Abbott Laboratories BinaxNOW, an at-home-rapid-COVID test, two-pack cost $23.99. (Hannah Norman/Kaiser Health News/TNS)

(TNS) – With COVID-19 cases surging across the San Francisco Bay Area, many people are using at-home antigen tests, especially as they become more widely available from employers, schools and more. Antigen tests aren’t as reliable as PCR tests, but they’re likely to catch anyone who’s at their most contagious.

One thing many people using at-home COVID-19 antigen tests are getting wrong is the timing, said Dr. William Schaffner, a professor in the division of infectious diseases at Vanderbilt University. Schaffner explained that he has noticed people are often testing too early after exposure and without any symptoms, and this can lead to false negatives.

“I think there are many people who are using the at-home test within 48 hours of being exposed to someone,” he said. “They’re thinking, ‘I’m exposed. It’s now two days later and I want to test.’ That’s too early. There’s not enough virus there yet.
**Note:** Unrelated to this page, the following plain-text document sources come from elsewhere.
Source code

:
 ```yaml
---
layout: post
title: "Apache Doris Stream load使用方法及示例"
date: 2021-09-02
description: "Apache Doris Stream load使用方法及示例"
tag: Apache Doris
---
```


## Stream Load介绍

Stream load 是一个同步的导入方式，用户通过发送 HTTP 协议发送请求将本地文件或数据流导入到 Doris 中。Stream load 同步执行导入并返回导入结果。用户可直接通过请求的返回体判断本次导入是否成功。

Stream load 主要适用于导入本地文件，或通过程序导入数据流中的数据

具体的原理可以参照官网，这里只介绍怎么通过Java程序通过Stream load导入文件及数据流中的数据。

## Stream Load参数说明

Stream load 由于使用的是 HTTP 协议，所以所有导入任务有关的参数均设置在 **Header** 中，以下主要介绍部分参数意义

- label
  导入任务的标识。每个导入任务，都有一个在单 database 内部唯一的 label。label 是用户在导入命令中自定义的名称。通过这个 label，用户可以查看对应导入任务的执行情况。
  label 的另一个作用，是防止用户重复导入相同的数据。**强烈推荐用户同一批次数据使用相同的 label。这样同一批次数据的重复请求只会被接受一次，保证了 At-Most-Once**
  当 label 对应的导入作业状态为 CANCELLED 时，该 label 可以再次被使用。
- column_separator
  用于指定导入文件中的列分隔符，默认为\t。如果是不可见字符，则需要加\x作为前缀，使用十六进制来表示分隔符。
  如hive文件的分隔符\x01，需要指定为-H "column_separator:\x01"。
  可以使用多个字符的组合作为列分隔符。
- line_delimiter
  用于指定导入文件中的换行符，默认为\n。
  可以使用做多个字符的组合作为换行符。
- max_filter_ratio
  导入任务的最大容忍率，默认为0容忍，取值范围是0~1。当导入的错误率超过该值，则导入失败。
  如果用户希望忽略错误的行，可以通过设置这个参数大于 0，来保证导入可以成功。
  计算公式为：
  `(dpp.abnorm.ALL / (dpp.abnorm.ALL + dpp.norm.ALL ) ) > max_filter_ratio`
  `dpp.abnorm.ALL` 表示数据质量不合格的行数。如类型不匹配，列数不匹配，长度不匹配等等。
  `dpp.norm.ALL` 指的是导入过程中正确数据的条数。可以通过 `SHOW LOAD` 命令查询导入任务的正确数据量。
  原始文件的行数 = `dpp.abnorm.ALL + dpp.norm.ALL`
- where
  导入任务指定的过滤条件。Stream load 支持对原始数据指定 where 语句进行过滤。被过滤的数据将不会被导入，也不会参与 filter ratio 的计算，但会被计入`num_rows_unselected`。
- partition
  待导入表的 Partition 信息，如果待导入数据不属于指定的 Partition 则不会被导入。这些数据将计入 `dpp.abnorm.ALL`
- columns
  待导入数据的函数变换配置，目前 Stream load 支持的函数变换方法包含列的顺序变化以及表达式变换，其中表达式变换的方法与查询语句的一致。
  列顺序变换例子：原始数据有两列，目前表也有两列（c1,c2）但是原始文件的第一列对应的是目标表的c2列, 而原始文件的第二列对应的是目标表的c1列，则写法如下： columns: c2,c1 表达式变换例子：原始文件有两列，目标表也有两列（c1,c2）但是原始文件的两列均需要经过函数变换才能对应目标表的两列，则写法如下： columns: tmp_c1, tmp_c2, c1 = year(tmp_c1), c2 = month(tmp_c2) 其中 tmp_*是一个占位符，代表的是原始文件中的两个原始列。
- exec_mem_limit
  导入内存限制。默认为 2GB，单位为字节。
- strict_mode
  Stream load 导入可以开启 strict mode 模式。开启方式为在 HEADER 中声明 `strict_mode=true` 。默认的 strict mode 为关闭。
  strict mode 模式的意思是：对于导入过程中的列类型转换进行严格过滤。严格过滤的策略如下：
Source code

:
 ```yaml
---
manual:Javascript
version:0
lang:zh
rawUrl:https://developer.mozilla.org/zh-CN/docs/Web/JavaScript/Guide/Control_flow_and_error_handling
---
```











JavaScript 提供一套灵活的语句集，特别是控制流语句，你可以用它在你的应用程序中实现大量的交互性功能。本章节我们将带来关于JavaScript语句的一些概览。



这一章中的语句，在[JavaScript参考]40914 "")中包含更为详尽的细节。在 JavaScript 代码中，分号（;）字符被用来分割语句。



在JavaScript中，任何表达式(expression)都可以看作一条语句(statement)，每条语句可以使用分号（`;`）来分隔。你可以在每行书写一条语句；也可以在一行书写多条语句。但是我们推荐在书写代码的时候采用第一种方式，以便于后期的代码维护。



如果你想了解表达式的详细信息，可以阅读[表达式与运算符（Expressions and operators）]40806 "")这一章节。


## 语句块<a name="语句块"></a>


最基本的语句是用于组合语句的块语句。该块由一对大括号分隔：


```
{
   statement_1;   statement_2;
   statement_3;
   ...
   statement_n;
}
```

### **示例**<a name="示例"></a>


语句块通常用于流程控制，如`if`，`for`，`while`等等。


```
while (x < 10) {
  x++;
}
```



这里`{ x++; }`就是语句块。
You have to let enough time go by.”

How to determine when to test for COVID after exposure

If you feel sick and have symptoms, the Centers for Disease Control and Prevention recommends that you test immediately, even if you’re vaccinated. You’re also advised to test if you had close contact with someone who tested positive for COVID, even if you don’t have symptoms. If you’re fully vaccinated, general health guidance recommends testing on day 5 after you were exposed.

Schaffner said you can use an at-home test as early as day 3. This is because the incubation period for omicron, which is the dominant variant in the U.S. and California, appears to be shorter than past variants. Symptoms can start showing up as early as three days after exposure, the Centers for Disease Control and Prevention said.

But Schaffner emphasized if you’re going to test on day 3, you have to count correctly.

“You don’t count the day of exposure,” he explained. “If you’re exposed on Monday, Tuesday is day 1, Wednesday is day 2, Thursday is day 3.”

He added, “I think miscounting is often a mistake. It’s not people trying to cheat the system. It’s just people who don’t know how to count.”

When people count the day of exposure as day 1, they are likely to test too early when there may not be enough virus present. The at-home test, which is less sensitive than a PCR, may not pick it up. If you test negative on day 3, you can test again on day 4 or 5, depending on your situation and access to test kits. If you have only one test, you may want to wait to test on day 5, as Schaffner said.

“There’s a fair amount of biological variation,” he said. “Some people will turn the test earlier. Some will take longer.”

Swab the interior of your nose vigorously for an accurate at-home COVID test

Schaffner said another mistake people are making is not being aggressive enough with the nose swab.

“You do have to swab the interior of the nose vigorously,” he said. “There are some people who don’t like to fool around with their nose. If you want an accurate result, you really have to fool around in there. Don’t just touch it gently. You’re trying to rub off the mucous membrane.”

Some small studies have suggested that taking a throat swab may increase the chances of picking up the virus, especially earlier in the infection. Schaffner noted that while this could be true, it’s difficult for people to do their own throat swabs.

“I would think if a throat swab is going to be used, a lot of people would need somebody to get it for them” he said. “You need a doctor or a nurse or somebody who knows what they’re doing. If you’ve ever had a throat swab done correctly, you’ll gag.”